▸ **Work required**
Can you rewrite the lines from the one containing "text SET C_net_amt=C_A" through the one containing "text SET C_tax", inclusive, as a JSON list of strings with one string per line and no blank lines?

***** Entries *****

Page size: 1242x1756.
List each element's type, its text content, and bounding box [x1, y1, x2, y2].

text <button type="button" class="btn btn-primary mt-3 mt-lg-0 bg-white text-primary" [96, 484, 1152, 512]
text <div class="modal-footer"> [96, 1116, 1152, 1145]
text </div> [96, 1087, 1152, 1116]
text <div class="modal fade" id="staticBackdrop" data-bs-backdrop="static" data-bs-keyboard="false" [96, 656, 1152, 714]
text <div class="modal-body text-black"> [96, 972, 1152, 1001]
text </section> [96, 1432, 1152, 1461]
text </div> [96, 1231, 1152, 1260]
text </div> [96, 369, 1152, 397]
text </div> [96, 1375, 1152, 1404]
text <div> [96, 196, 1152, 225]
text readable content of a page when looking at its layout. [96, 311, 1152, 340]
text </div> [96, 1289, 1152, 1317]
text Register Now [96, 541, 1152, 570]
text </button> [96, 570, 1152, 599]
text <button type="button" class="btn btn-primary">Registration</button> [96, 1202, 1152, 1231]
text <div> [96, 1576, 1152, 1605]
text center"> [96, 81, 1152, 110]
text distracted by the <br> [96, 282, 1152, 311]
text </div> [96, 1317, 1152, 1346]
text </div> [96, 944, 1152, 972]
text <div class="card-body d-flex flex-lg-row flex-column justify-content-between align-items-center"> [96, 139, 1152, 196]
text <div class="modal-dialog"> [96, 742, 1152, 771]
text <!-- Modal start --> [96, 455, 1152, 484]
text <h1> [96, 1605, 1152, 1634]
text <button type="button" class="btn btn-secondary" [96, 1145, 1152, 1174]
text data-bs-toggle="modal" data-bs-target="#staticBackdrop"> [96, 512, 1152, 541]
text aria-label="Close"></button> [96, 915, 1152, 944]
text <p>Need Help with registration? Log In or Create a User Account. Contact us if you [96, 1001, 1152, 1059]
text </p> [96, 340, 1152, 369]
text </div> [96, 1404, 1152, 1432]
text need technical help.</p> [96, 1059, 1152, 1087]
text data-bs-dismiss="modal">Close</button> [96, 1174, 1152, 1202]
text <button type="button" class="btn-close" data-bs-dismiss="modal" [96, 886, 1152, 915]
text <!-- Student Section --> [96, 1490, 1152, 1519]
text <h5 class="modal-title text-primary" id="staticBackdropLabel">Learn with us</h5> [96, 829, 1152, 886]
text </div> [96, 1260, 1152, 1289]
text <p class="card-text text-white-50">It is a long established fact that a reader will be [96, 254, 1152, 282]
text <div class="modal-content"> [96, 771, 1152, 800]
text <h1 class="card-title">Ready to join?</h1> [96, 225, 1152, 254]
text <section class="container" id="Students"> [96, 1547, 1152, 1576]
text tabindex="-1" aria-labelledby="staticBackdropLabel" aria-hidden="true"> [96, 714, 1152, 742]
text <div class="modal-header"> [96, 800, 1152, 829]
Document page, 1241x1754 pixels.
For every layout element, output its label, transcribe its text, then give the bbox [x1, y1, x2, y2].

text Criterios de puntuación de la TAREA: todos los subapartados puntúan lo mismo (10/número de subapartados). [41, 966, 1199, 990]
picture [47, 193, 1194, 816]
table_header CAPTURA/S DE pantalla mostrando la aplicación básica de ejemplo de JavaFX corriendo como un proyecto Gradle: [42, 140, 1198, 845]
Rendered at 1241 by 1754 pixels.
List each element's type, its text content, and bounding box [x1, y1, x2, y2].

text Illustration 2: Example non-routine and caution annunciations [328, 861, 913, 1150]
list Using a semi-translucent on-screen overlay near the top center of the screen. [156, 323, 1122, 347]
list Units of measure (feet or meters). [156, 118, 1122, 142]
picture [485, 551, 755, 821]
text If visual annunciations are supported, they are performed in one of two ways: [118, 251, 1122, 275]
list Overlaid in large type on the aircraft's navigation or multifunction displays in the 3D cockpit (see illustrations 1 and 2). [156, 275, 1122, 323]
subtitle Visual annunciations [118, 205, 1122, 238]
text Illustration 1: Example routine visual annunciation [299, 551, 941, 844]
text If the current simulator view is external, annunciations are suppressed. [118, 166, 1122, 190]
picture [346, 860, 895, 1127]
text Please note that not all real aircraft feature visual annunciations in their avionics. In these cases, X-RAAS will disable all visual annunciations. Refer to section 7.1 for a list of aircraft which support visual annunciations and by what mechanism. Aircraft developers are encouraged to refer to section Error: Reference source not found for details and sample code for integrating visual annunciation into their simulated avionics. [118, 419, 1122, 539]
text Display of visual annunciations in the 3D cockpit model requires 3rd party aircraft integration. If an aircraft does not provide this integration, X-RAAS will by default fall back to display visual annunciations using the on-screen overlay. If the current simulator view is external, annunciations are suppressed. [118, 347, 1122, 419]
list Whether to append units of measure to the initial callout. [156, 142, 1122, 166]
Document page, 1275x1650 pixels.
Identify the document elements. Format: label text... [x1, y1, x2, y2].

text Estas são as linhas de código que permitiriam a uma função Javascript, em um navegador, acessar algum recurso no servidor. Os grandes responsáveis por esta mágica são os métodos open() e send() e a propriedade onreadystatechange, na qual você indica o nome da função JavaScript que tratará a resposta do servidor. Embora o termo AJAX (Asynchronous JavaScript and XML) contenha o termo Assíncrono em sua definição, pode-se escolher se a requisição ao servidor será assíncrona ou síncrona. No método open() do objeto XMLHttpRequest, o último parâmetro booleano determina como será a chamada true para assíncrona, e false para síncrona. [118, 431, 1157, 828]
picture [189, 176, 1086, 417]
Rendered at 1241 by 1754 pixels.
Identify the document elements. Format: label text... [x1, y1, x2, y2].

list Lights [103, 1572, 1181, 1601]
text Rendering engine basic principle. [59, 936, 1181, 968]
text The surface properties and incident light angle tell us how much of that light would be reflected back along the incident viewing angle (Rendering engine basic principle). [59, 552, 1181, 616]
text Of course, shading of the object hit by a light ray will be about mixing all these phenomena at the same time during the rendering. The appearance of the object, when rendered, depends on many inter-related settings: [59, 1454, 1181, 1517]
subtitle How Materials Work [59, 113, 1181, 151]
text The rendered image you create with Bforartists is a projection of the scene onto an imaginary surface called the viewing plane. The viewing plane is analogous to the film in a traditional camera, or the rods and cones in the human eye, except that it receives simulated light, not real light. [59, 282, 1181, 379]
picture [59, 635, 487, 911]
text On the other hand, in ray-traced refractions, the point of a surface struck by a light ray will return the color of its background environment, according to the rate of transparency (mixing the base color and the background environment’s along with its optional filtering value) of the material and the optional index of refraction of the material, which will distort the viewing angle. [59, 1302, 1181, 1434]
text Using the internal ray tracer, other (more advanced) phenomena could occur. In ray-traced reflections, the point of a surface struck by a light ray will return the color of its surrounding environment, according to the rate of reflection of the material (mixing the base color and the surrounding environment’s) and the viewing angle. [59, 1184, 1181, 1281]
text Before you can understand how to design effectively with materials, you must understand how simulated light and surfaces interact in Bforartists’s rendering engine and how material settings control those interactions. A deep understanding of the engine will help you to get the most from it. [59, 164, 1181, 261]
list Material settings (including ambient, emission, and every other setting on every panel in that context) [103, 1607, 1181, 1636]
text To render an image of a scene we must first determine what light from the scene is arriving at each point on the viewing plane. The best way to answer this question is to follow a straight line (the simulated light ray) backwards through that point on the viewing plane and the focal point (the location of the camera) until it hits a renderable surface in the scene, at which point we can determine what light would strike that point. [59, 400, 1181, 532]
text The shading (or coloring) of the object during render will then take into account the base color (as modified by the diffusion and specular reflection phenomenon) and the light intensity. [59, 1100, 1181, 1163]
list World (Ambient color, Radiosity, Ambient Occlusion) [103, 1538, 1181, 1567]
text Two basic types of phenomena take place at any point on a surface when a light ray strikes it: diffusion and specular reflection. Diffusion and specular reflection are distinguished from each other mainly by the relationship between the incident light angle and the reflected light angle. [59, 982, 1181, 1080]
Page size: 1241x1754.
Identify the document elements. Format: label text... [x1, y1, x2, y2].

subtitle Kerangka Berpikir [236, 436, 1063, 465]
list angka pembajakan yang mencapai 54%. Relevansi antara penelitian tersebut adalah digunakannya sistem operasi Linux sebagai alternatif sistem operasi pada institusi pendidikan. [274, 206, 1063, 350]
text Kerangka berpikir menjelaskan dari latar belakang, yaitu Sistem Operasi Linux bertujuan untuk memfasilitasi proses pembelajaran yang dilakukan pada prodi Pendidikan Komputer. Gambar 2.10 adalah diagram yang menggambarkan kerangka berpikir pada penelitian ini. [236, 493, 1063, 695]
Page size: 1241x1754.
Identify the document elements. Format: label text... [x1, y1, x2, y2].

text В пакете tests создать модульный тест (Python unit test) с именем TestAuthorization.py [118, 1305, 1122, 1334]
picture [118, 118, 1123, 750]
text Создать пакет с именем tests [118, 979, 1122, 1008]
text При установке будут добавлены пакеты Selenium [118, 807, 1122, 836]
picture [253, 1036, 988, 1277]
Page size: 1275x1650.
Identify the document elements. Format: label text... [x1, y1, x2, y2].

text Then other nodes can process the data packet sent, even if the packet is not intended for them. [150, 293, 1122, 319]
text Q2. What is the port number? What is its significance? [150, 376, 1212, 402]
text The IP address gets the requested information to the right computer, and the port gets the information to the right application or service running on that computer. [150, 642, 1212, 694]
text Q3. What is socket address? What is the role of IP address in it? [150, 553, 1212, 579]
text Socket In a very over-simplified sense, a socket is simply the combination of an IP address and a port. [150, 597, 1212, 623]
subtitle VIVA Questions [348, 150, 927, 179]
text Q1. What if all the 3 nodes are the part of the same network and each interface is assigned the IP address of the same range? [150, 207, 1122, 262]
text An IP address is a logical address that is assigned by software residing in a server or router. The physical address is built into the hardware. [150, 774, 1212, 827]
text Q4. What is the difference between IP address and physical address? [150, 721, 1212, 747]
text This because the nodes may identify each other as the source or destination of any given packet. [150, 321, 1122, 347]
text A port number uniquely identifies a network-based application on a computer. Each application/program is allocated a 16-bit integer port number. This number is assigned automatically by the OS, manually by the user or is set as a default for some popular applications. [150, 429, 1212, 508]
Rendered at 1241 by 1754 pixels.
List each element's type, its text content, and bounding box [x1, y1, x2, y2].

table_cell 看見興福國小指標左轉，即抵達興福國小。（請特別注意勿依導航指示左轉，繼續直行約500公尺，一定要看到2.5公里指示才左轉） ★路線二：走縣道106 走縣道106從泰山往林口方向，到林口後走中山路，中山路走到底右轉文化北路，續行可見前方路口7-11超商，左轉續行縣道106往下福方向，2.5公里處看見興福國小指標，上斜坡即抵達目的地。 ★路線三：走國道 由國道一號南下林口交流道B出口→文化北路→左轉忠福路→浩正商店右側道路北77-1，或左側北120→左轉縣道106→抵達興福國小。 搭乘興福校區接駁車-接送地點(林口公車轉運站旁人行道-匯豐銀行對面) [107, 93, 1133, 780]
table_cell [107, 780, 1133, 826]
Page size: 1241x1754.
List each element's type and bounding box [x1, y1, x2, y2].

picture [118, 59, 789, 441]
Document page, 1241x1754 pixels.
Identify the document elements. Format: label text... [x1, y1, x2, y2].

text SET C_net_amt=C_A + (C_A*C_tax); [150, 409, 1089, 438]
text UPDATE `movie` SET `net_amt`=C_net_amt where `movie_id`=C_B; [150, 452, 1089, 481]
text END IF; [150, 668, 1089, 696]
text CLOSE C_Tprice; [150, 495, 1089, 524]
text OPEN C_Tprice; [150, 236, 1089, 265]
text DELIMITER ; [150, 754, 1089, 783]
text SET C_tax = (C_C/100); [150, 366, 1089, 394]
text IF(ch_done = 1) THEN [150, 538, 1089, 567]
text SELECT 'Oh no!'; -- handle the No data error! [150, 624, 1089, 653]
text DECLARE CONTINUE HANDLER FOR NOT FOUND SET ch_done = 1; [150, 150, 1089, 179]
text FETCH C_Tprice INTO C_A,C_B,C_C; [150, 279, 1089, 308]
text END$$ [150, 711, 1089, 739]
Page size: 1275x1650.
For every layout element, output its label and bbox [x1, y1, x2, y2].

*****

▸ **Correct output**
[
  "text SET C_net_amt=C_A + (C_A*C_tax); [150, 409, 1089, 438]",
  "text UPDATE `movie` SET `net_amt`=C_net_amt where `movie_id`=C_B; [150, 452, 1089, 481]",
  "text END IF; [150, 668, 1089, 696]",
  "text CLOSE C_Tprice; [150, 495, 1089, 524]",
  "text OPEN C_Tprice; [150, 236, 1089, 265]",
  "text DELIMITER ; [150, 754, 1089, 783]",
  "text SET C_tax = (C_C/100); [150, 366, 1089, 394]"
]